DATA
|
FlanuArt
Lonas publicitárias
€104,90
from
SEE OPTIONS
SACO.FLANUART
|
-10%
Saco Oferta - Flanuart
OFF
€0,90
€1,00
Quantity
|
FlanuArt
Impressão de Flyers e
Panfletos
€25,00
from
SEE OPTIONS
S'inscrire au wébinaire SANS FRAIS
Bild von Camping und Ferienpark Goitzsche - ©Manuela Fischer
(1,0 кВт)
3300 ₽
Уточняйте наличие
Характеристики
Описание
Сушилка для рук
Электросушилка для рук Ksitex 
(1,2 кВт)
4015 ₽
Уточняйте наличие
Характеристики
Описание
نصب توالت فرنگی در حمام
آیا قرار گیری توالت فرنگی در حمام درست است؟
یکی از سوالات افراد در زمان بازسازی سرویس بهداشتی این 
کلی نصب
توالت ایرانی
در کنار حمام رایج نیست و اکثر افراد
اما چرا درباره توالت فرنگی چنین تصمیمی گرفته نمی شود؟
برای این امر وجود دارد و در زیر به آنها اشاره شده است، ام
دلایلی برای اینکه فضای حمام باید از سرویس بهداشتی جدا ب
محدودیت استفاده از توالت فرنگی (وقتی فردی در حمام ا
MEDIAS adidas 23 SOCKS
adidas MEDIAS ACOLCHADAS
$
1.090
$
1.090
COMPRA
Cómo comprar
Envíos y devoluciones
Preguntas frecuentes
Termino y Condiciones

* * *

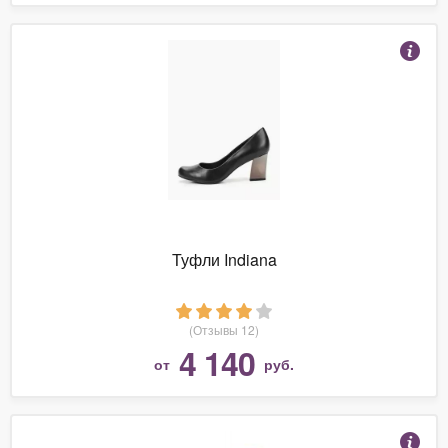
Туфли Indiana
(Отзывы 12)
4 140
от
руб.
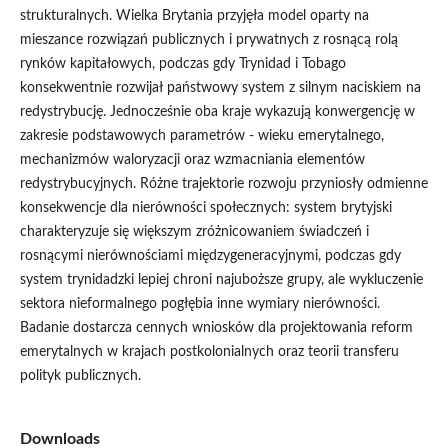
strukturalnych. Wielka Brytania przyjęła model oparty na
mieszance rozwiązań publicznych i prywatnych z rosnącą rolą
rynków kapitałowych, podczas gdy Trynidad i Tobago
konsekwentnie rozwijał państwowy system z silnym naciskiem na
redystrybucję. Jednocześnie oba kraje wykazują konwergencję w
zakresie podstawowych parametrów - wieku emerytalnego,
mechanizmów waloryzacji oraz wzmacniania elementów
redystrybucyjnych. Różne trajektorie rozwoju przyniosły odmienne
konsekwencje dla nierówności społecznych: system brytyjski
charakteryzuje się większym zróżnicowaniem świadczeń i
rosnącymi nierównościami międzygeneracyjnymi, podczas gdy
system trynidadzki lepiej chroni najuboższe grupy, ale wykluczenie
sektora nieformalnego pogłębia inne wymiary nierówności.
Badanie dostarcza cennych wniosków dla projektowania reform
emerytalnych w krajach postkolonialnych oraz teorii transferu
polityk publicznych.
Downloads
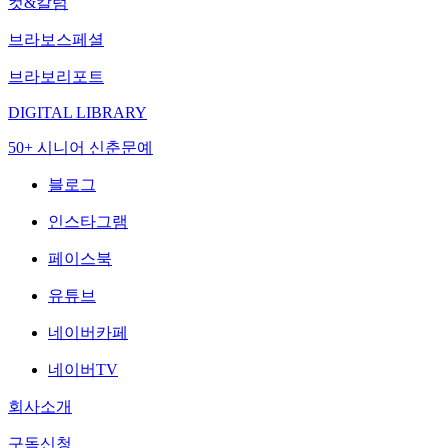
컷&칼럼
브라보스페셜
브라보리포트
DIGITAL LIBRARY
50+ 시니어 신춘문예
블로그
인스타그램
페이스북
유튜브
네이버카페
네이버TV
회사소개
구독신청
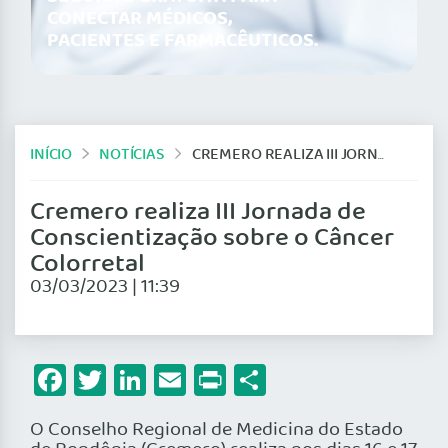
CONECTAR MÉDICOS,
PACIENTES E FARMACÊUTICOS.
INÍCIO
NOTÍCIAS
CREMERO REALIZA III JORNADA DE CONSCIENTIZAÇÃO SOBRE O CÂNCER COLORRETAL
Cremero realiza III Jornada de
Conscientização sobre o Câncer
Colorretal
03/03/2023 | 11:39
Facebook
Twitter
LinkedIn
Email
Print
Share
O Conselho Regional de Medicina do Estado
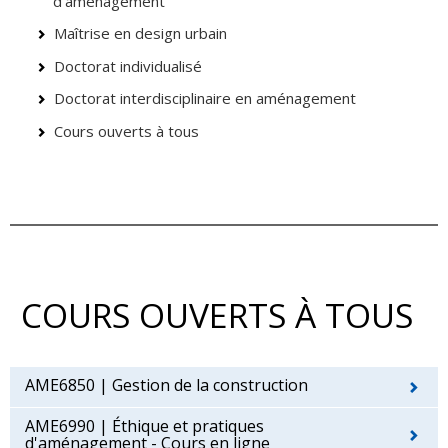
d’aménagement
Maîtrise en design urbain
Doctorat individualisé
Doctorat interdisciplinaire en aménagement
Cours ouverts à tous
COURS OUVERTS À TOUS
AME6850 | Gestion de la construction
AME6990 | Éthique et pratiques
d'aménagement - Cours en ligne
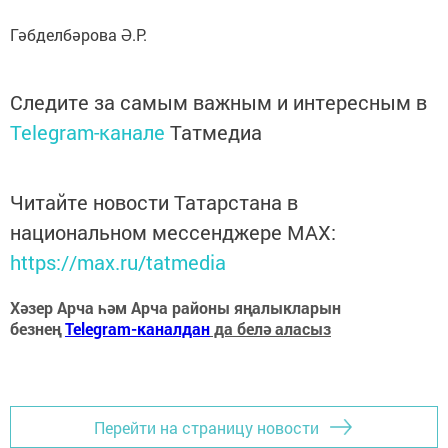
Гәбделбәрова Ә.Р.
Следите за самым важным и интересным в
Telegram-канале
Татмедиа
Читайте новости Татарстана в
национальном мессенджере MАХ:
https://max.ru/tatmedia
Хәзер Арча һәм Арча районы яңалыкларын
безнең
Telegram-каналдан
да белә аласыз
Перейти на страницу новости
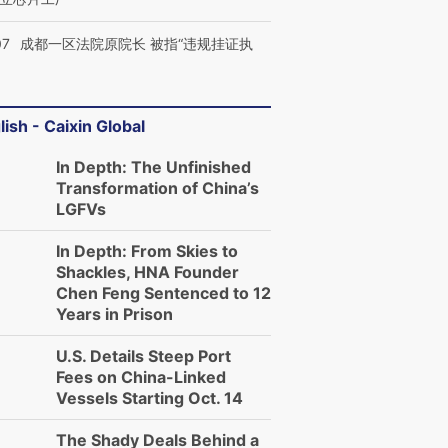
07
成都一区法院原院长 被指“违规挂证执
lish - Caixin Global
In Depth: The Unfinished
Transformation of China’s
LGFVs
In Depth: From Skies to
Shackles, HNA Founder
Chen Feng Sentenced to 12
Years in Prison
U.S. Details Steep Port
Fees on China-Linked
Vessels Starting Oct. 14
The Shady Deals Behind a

EXERCISE DIRECTIONS
Set down without alteration the lines of data starting at the line that contains "strukturalnych. Wielka Brytania" and ending at the line that contains "charakteryzuje się większym", including both of those lines.

TASK RESPONSE
strukturalnych. Wielka Brytania przyjęła model oparty na
mieszance rozwiązań publicznych i prywatnych z rosnącą rolą
rynków kapitałowych, podczas gdy Trynidad i Tobago
konsekwentnie rozwijał państwowy system z silnym naciskiem na
redystrybucję. Jednocześnie oba kraje wykazują konwergencję w
zakresie podstawowych parametrów - wieku emerytalnego,
mechanizmów waloryzacji oraz wzmacniania elementów
redystrybucyjnych. Różne trajektorie rozwoju przyniosły odmienne
konsekwencje dla nierówności społecznych: system brytyjski
charakteryzuje się większym zróżnicowaniem świadczeń i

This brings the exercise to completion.